Exercise directions >> Print the data below exactly, but only the lines from the one containing "623 386 142" down to the one containing "348 64 27.23", inclusive.

Material for this exercise >>
- - - - -

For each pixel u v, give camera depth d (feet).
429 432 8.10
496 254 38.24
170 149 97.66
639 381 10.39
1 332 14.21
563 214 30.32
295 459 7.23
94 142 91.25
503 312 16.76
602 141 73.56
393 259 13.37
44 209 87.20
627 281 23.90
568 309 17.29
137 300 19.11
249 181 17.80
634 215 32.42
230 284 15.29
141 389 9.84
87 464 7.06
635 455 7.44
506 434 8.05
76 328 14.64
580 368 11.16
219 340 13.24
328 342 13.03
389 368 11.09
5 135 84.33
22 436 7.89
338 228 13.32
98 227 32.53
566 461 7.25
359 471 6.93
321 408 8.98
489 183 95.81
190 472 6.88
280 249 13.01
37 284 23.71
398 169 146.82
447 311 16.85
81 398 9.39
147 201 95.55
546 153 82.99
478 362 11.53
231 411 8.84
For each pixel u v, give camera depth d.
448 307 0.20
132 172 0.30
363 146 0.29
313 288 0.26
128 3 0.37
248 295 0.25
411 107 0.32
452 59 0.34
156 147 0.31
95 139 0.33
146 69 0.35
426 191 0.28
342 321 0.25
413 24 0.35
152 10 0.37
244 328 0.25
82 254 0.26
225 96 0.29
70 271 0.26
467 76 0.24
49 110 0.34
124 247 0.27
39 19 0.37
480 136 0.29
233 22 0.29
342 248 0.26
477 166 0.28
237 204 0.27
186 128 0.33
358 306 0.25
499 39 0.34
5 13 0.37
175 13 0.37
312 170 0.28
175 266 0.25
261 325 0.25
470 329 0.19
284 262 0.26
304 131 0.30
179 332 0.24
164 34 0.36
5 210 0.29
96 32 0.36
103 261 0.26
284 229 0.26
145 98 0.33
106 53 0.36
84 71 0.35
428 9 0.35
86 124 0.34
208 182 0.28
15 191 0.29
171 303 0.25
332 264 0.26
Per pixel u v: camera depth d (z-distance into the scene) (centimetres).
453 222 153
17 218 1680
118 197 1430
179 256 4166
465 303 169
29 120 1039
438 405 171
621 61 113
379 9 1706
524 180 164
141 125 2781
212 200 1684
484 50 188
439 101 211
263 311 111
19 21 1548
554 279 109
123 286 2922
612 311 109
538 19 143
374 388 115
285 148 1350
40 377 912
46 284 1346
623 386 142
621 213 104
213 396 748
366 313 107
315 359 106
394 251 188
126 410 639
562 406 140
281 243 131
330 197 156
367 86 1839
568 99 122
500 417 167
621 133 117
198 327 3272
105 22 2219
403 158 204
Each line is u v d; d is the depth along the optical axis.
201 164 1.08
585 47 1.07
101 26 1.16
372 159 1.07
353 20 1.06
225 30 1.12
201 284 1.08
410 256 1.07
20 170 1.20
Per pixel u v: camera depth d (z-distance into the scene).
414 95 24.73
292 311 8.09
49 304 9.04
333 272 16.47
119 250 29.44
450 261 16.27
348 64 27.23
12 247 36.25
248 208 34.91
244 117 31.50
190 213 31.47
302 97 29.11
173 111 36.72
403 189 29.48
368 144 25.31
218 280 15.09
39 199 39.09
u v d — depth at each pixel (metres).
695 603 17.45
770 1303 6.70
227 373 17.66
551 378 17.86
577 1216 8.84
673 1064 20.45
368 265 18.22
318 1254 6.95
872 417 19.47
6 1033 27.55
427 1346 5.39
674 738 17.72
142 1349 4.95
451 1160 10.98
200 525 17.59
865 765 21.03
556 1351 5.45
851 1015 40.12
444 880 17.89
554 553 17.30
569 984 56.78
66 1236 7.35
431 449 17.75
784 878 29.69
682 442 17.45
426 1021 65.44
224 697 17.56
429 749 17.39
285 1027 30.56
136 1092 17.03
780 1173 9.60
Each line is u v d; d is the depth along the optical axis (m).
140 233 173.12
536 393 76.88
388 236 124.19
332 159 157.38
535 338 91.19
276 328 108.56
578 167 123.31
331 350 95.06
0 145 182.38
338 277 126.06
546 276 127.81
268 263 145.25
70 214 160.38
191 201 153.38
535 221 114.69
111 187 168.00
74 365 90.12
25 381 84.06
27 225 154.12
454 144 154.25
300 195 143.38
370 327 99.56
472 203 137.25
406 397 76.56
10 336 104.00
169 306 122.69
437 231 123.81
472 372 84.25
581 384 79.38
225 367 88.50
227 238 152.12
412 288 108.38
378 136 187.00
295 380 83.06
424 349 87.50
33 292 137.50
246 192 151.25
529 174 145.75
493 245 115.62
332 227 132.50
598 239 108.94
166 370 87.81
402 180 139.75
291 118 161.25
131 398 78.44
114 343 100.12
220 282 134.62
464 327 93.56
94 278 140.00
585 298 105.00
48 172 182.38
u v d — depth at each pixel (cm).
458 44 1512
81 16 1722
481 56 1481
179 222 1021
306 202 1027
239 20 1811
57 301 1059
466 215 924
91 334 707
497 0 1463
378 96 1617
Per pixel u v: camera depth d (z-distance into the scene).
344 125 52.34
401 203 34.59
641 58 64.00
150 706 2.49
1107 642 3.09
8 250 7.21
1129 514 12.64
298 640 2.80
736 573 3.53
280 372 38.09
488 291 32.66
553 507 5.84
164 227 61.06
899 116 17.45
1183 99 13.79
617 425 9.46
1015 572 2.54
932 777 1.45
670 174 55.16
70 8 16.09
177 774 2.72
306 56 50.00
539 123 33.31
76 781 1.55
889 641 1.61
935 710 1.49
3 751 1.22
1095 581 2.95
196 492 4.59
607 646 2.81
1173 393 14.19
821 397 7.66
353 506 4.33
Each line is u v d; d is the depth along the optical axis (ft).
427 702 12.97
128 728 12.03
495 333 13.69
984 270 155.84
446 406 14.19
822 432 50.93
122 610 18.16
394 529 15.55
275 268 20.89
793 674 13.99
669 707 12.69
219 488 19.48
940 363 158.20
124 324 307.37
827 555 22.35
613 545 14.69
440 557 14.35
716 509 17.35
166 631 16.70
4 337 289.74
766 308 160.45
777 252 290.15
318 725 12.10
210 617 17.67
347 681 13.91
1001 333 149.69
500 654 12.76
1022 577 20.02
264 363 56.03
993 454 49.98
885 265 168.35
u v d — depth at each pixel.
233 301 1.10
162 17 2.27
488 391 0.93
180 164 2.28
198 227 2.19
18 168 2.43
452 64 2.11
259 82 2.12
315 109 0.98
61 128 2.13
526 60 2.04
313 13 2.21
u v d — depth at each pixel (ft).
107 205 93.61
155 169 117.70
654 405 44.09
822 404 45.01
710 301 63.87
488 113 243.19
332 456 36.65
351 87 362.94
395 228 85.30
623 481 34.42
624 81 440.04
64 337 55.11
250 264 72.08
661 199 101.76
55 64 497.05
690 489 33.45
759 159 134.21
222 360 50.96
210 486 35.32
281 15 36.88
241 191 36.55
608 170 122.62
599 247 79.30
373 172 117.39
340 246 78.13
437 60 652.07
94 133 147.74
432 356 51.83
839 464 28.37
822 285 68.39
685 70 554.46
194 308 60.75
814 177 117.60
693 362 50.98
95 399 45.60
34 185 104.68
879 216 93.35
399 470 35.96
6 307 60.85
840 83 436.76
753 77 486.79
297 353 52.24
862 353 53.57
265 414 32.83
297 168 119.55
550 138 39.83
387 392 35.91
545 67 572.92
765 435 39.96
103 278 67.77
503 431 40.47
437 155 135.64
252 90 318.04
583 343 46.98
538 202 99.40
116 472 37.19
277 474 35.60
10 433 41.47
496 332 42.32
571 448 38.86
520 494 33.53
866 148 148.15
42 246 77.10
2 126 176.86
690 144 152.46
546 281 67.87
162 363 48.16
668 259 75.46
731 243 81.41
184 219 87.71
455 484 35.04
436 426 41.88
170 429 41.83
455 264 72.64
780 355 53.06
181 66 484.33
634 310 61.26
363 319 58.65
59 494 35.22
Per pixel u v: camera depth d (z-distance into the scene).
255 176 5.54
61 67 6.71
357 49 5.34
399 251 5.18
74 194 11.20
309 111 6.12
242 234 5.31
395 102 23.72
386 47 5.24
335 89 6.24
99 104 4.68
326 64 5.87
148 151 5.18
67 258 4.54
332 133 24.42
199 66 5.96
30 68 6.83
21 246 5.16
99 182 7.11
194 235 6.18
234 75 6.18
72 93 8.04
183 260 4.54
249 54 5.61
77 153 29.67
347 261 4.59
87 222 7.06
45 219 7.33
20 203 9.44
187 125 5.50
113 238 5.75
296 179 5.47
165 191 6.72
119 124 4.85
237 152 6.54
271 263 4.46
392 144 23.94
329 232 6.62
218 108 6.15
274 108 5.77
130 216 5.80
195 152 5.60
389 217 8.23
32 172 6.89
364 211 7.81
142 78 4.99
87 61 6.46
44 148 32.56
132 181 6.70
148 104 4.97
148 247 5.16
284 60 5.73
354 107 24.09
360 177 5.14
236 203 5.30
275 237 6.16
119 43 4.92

- - - - -

Task answer >>
623 386 142
621 213 104
213 396 748
366 313 107
315 359 106
394 251 188
126 410 639
562 406 140
281 243 131
330 197 156
367 86 1839
568 99 122
500 417 167
621 133 117
198 327 3272
105 22 2219
403 158 204
Each line is u v d; d is the depth along the optical axis.
201 164 1.08
585 47 1.07
101 26 1.16
372 159 1.07
353 20 1.06
225 30 1.12
201 284 1.08
410 256 1.07
20 170 1.20
Per pixel u v: camera depth d (z-distance into the scene).
414 95 24.73
292 311 8.09
49 304 9.04
333 272 16.47
119 250 29.44
450 261 16.27
348 64 27.23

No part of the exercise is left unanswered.